Nearly 60 years ago, Lou Lamoriello recruited Bobby Valentine to play on his baseball team. They remain friends to this day.

Lou Lamoriello as Islanders president/GM in 2023, and Bobby Valentine as Mets manager in 1997 Credit: Getty Images
Lou Lamoriello was tipped off to the greatness of Bobby Valentine as an athlete. So the former Islanders president and general manager recruited the just-turned 17-year-old, three-sport high school star in Stamford, Connecticut, to join the team he was managing in the Cape Cod Baseball League — which mostly featured college-age players — in 1967.
But Lamoriello, seven years Valentine's senior, also took the measure of the young man, and their summer together forged a lifelong friendship. It’s why Lamoriello will be among the family and friends in attendance on Saturday at Citi Field as Valentine is inducted into the Mets’ Hall of Fame along with Lee Mazzilli and Carlos Beltran.

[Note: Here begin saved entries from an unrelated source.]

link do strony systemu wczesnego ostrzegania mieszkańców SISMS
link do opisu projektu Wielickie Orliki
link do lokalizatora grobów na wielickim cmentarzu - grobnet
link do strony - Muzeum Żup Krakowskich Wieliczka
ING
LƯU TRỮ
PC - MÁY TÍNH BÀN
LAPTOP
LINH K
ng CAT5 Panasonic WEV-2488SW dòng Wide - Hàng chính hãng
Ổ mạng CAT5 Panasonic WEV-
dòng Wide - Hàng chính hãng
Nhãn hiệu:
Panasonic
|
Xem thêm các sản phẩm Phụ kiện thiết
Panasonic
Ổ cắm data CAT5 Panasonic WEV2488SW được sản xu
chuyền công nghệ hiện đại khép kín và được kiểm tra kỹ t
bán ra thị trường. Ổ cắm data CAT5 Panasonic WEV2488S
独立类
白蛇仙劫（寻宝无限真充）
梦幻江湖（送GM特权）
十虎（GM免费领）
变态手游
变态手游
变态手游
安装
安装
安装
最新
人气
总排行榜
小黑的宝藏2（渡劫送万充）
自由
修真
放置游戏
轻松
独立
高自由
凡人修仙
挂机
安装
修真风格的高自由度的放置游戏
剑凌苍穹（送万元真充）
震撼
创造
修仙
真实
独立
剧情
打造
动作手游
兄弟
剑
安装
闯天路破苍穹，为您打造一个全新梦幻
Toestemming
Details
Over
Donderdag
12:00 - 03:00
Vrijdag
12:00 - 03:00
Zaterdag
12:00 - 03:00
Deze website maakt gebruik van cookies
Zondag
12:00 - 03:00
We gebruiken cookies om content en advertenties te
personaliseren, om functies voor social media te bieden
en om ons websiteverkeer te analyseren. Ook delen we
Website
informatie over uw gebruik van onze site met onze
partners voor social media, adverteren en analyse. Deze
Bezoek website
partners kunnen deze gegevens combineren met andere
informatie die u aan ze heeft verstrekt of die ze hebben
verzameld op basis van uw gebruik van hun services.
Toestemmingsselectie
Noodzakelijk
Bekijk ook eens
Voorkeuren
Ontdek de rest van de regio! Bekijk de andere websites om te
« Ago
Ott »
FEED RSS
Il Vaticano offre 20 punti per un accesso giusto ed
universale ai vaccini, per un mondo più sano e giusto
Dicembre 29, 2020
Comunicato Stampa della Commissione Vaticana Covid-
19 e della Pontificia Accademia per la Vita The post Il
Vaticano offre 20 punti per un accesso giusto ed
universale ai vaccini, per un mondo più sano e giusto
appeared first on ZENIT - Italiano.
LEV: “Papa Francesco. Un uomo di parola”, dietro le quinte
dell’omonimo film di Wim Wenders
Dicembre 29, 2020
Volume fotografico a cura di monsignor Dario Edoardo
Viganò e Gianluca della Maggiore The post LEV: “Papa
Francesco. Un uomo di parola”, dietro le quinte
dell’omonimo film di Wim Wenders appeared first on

“I really loved his enthusiasm, the life [in him],” Lamoriello told Newsday in a phone conversation this week. “You saw that in the way he managed and when he played.
“He’s outgoing. Just his personality gets attention and can draw a crowd.”
Valentine told Newsday that Lamoriello was one of two people he called for counsel before taking the job as Boston Red Sox manager in 2012. Lamoriello was one of his first calls after being fired by the Texas Rangers in 1992. He sought Lamoriello’s advice when he was the Sacred Heart athletic director from 2013-21 and the Connecticut university was constructing an arena.
“It was only a couple-of-months event for me,” Valentine said this week in a separate phone conversation, referring to playing for Lamoriello. “But it was a family affair because he cared about us. He had no reason to care about me other than he showed up one day in Stamford, Connecticut, and asked my folks if I could come and play for him in Cape Cod.
“It’s hard to say, 60 years ago, what tattoo, what brand he put on me other than it was lasting. It showed me that you could be the leader of crazy college kids and the way that they will follow you is if you show them you care.”
Providence assistant basketball coach Bill O’Connor scouted Valentine and recommended him to Lamoriello for his Yarmouth team. Despite his youth, Valentine batted .294 and led the CCBL with 31 runs scored. That led to the Los Angeles Dodgers drafting him fifth overall in 1968, one pick after the Yankees took Thurman Munson, who was named the CCBL MVP in 1967 after hitting .420 for Chatham.
Valentine went on to play 10 seasons for five teams, including 111 games for the Mets from 1977-78 after he was acquired from the Padres at the trade deadline as part of the “Midnight Massacre” deals in which Tom Seaver was dealt to the Reds. But a horrific leg fracture in 1973 robbed him of his speed.
“It’s really unfortunate that he had the injury that he had,” Lamoriello said.
Valentine also managed for 16 seasons, including a 536-467 record in seven seasons with the Mets from 1996-2002 that included a playoff appearance in 1999 and a five-game loss to the Yankees in the 2000 World Series.
Valentine also was lauded for his leadership role in the recovery and emotional healing from the Sept. 11 terrorist attacks in 2001.
“It didn’t surprise me,” Lamoriello said. “That’s his personality. Maybe a lot of us would think to do some things and don’t have the gumption to do it. [He did it] for all the right reasons, not the attention reasons.”
Valentine listed Lamoriello along with former Dodgers manager Tommy Lasorda and Giants Hall of Famer Andy Robustelli, who was from Stamford and was O’Connor’s father-in-law, as among the most influential in his life.
“To be disciplined in that environment was very difficult,” Valentine said of the CCBL. “It’s college kids. It’s Cape Cod. It’s summer. It’s 1967. That [Lamoriello] cared more about the person and making sure that guys were safe and that they were doing the right thing and that they were having fun. He didn’t mind. He understood a little fun. He was a young guy himself. But he was learning how to be a coach and how to be that giving person.
“He wasn’t following anyone around. He wasn’t going around doing bed checks.”
Valentine recounted one of his youthful misadventures in his 2021 autobiography “Valentine’s Way: My Adventurous Life and Times.” So Lamoriello felt free to give his side of that day.
“Recently, we were on the phone and I kidded him about it,” Lamoriello said.
“Because he was 17 and the players there were all college players and certainly my commitment to his family was to make sure he was OK. True story, I was at the laundromat just standing outside. Evidently he was going somewhere with a group of the ballplayers and rather than him wanting me to see him with the players, figuring they were maybe up to no good, they pulled over just before the laundromat and he jumped in the trunk of the car so I couldn’t see him when they passed by.”
Nearly six decades later, Valentine was asked if he could have imagined in 1967 maintaining this friendship with Lamoriello.
“I’m surprised now,” Valentine said. “Was I surprised during the years? Probably, yeah. He became hockey-centric and I became baseball-centric.”